● **Task prompt**
Only the lines in the entries below from the line with "right wrist: (275, 288)" to the line with "left hip: (305, 251)", both included, belong in the answer, transcribed exactly and without pictures.
-------- Supplied information
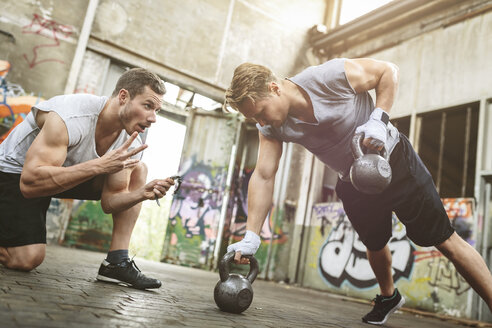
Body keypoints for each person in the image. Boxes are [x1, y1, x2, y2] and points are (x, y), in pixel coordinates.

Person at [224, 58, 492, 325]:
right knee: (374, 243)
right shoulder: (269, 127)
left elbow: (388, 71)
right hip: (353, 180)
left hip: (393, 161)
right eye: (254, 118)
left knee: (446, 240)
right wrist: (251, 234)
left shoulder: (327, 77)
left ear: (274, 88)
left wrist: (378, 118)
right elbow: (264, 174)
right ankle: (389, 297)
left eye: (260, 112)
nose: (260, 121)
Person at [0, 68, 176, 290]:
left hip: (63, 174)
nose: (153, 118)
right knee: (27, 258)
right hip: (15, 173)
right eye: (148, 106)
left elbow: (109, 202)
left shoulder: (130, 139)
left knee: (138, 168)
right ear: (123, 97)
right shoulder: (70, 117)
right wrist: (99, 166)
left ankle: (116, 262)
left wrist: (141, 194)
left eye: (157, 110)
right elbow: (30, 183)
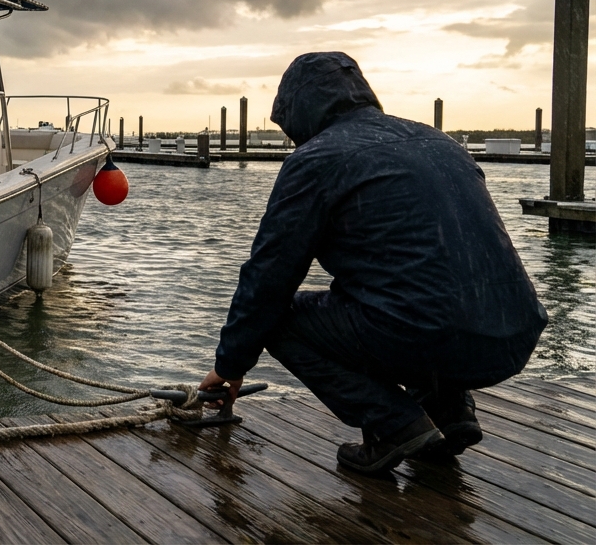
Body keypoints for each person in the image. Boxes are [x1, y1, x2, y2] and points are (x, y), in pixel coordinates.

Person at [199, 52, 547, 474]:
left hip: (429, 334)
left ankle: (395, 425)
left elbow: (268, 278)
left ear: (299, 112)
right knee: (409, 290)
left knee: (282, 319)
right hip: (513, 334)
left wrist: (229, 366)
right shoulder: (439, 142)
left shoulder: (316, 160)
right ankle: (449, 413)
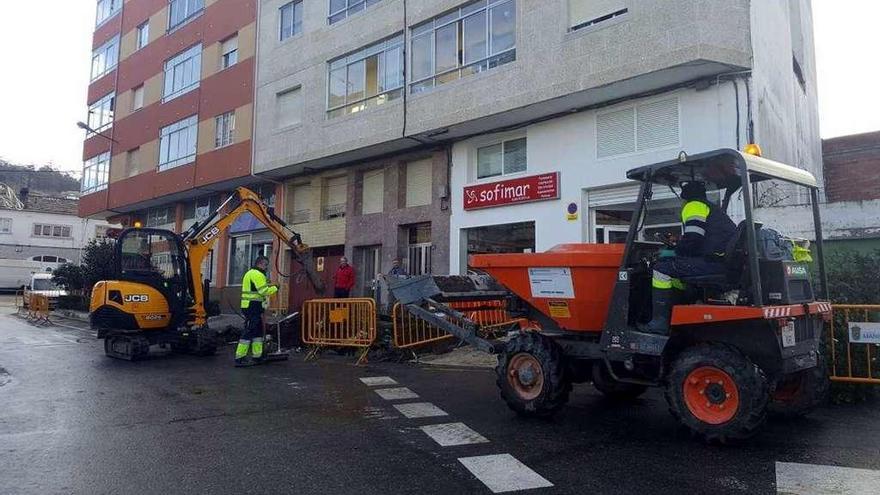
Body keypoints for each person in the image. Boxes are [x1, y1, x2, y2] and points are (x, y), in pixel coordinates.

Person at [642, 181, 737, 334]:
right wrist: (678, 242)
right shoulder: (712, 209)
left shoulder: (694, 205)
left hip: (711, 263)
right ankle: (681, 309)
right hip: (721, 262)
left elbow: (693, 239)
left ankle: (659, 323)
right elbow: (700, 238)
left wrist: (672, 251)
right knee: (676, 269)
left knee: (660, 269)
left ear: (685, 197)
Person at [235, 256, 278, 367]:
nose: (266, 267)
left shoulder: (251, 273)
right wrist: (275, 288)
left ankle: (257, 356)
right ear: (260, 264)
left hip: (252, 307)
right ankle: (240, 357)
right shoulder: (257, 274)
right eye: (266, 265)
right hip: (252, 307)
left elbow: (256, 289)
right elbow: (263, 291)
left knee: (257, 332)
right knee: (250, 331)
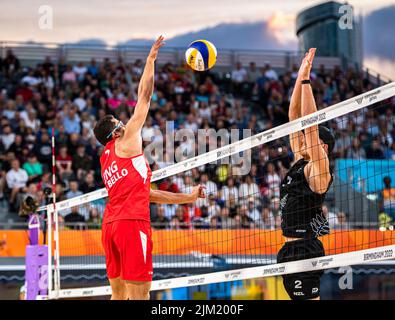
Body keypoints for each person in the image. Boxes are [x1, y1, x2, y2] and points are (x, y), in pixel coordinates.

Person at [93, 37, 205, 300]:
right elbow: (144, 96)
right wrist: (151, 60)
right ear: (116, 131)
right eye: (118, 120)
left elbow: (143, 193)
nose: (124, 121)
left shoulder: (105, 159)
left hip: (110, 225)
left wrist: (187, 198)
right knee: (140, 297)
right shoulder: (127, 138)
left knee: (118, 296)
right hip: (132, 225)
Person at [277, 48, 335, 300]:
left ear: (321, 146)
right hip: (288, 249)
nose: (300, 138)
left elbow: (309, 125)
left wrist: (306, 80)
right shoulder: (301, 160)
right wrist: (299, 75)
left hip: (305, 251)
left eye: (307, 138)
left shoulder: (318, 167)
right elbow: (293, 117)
----------------
-------- Supplied information
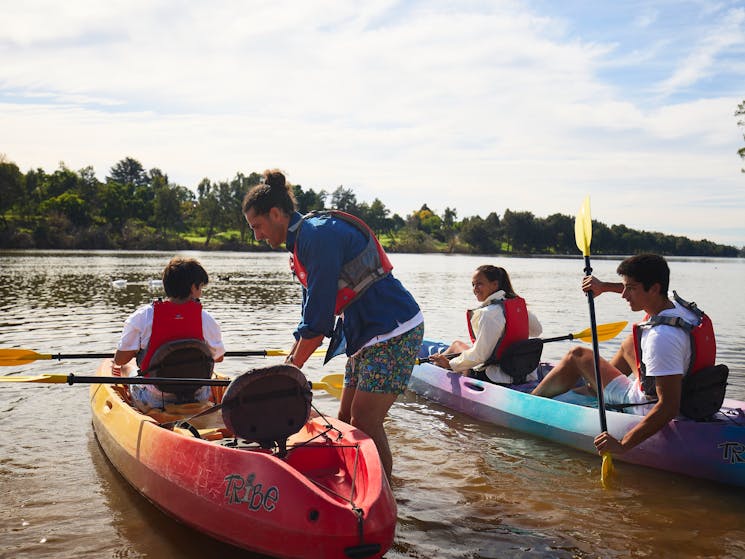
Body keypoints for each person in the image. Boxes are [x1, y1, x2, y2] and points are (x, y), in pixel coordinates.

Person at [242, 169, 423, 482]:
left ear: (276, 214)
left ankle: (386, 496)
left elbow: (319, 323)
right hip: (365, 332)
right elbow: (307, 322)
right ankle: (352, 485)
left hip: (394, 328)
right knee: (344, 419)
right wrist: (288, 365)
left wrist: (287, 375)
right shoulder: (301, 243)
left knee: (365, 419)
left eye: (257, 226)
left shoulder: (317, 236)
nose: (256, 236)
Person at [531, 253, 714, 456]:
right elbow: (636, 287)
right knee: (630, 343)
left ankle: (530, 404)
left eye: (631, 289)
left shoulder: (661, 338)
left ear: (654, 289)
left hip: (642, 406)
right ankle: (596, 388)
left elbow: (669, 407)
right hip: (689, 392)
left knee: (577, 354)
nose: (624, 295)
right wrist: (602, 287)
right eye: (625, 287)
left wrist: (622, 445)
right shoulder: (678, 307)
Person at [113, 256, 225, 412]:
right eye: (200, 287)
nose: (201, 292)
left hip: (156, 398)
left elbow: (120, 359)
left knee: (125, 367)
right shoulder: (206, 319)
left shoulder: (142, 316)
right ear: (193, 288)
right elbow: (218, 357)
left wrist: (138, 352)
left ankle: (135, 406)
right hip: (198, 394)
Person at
----------------
● **Result of this task**
right wrist: (275, 288)
left ankle: (257, 356)
right ear: (260, 264)
left hip: (252, 307)
right ankle: (240, 357)
right shoulder: (257, 274)
right eye: (266, 265)
right hip: (252, 307)
left elbow: (256, 289)
right elbow: (263, 291)
left knee: (257, 332)
right knee: (250, 331)
Body keypoints for each person in the image. Boxes are [x1, y1, x2, y2] and points are (x, y), in pixel coordinates.

Person at [93, 37, 205, 300]:
right elbow: (144, 96)
right wrist: (151, 60)
right ear: (116, 131)
right eye: (118, 120)
left elbow: (143, 193)
nose: (124, 121)
left shoulder: (105, 159)
left hip: (110, 225)
left wrist: (187, 198)
right knee: (140, 297)
right shoulder: (127, 138)
left knee: (118, 296)
right hip: (132, 225)
Person at [277, 48, 335, 300]:
left ear: (321, 146)
right hip: (288, 249)
nose: (300, 138)
left elbow: (309, 125)
left wrist: (306, 80)
right shoulder: (301, 160)
right wrist: (299, 75)
left hip: (305, 251)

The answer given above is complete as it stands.